● ESTRATTO FORNITO
***
Meno male che Silvio c’è

“1993” è migliore di “1992”.  Di “1992” avevo retto soltanto i primi 5 minuti.
Quest’anno la recitazione è complessivamente migliorata, il ritmo è più scorrevole, il tono più esplicitamente noir.
Il difetto principale però c’è ancora tutto: la serie è una galleria di stereotipi.
Ogni situazione segue alla lettera il cliché dal quale deriva.
Ogni personaggio corrisponde completamente alla sua maschera.
Arrampicatori, faccendieri, pennivendoli, olgettine, sia celebrità che sconosciuti, tutti sono e fanno esattamente quello che dice il nome sulla loro targhetta, tutti rispettano la programmazione come androidi non senzienti d’un parco a tema Delos made in Italy.
Tutti tranne uno.
Freddo, crepuscolare, a tratti sinistro, il Silvio Berlusconi di Paolo Pierobon è inedito.
***
● COMPLETA QUANTO SEGUE
(a) Nella recensione, quale attore interpreta Silvio Berlusconi?
(b) Ripeti il passo della recensione compreso tra "Ogni situazione segue" e "Tutti tranne uno.", estremi inclusi.

● DATI FORNITI
***
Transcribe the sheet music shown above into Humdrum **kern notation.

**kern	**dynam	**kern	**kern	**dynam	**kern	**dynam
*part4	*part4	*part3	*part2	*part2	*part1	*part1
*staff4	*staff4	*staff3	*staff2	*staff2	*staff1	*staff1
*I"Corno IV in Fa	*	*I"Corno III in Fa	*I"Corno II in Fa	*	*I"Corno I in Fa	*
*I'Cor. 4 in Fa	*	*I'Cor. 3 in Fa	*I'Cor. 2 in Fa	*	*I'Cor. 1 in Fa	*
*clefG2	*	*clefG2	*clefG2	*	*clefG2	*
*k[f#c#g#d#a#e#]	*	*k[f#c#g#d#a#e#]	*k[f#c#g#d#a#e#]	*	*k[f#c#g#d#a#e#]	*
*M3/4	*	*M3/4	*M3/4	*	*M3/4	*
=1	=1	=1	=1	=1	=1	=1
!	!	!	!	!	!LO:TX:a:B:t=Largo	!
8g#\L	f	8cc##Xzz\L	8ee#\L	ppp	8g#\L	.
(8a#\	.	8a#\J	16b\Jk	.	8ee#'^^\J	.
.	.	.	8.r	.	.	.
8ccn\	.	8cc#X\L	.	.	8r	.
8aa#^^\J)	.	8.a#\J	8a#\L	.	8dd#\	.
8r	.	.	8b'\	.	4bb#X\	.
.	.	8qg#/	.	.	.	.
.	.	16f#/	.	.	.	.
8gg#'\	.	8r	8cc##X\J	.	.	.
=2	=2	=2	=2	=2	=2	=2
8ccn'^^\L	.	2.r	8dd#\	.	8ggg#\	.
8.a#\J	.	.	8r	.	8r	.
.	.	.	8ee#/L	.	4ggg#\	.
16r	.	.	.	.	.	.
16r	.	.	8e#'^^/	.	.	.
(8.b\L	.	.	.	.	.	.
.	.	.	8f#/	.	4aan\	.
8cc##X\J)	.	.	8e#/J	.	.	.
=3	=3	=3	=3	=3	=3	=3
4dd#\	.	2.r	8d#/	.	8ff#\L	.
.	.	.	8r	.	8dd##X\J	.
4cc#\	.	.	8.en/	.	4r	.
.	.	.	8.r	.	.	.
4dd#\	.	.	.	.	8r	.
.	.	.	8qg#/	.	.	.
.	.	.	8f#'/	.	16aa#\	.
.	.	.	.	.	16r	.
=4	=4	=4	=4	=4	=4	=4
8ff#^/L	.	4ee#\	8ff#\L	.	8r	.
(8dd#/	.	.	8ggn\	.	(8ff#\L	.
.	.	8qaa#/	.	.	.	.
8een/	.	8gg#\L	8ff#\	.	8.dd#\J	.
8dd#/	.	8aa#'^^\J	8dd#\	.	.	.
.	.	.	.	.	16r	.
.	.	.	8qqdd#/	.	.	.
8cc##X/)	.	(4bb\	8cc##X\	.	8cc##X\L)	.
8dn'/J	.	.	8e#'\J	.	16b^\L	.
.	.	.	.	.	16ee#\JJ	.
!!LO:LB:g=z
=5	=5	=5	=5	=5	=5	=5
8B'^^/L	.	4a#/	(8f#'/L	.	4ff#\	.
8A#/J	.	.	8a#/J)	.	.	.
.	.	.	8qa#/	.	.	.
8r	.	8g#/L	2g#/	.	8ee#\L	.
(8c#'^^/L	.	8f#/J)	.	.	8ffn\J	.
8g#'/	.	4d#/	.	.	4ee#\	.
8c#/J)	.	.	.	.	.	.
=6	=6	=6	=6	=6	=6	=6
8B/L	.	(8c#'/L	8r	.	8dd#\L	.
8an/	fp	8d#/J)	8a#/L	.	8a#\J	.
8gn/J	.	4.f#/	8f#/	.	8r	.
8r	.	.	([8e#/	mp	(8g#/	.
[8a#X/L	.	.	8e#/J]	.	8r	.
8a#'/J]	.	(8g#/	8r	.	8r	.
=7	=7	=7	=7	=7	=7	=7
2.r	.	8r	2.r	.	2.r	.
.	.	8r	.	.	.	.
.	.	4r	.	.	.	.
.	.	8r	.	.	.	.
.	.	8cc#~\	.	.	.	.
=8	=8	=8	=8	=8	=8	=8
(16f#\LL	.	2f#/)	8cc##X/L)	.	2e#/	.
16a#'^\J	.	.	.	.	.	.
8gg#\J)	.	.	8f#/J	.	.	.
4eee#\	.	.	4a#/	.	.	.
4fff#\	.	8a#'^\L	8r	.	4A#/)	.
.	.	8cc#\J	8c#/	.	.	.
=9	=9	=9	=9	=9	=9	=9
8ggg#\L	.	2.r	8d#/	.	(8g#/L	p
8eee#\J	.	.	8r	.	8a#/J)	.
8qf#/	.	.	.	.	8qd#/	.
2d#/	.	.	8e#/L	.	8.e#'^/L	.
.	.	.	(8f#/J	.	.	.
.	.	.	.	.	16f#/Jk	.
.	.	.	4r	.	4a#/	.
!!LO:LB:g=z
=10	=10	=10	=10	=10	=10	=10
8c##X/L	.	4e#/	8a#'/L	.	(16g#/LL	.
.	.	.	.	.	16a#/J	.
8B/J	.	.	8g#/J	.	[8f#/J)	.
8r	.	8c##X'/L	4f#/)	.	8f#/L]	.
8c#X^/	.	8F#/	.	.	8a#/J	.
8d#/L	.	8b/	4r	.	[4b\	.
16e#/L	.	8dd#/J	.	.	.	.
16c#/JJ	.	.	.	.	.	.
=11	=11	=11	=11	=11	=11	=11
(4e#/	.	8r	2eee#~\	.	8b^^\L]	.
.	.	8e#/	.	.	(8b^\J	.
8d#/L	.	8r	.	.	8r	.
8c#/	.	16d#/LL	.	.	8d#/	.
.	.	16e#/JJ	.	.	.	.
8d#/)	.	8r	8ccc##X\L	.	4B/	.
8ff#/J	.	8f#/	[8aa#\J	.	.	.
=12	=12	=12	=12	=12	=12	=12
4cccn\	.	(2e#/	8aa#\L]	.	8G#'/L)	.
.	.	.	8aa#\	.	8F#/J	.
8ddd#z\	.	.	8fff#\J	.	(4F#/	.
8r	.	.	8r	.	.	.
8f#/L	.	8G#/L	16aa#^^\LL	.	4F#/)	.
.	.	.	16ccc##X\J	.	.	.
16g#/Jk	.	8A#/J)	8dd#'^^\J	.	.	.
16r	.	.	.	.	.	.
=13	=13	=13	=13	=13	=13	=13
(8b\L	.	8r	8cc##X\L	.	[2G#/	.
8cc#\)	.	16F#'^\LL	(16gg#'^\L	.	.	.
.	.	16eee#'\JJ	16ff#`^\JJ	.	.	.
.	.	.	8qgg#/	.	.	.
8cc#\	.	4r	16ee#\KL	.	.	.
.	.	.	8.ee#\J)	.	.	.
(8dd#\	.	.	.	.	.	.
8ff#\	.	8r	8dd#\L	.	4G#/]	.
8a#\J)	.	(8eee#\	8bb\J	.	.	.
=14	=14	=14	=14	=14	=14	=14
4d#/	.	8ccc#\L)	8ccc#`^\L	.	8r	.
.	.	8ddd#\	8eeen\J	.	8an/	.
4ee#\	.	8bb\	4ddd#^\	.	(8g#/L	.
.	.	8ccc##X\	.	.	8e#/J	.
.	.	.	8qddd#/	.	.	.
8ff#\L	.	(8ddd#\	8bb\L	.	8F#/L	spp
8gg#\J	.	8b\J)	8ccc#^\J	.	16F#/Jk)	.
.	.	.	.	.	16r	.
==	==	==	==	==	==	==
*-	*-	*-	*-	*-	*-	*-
***
● SOLUZIONI
(a) Paolo Pierobon.

(b)
Ogni situazione segue alla lettera il cliché dal quale deriva.
Ogni personaggio corrisponde completamente alla sua maschera.
Arrampicatori, faccendieri, pennivendoli, olgettine, sia celebrità che sconosciuti, tutti sono e fanno esattamente quello che dice il nome sulla loro targhetta, tutti rispettano la programmazione come androidi non senzienti d’un parco a tema Delos made in Italy.
Tutti tranne uno.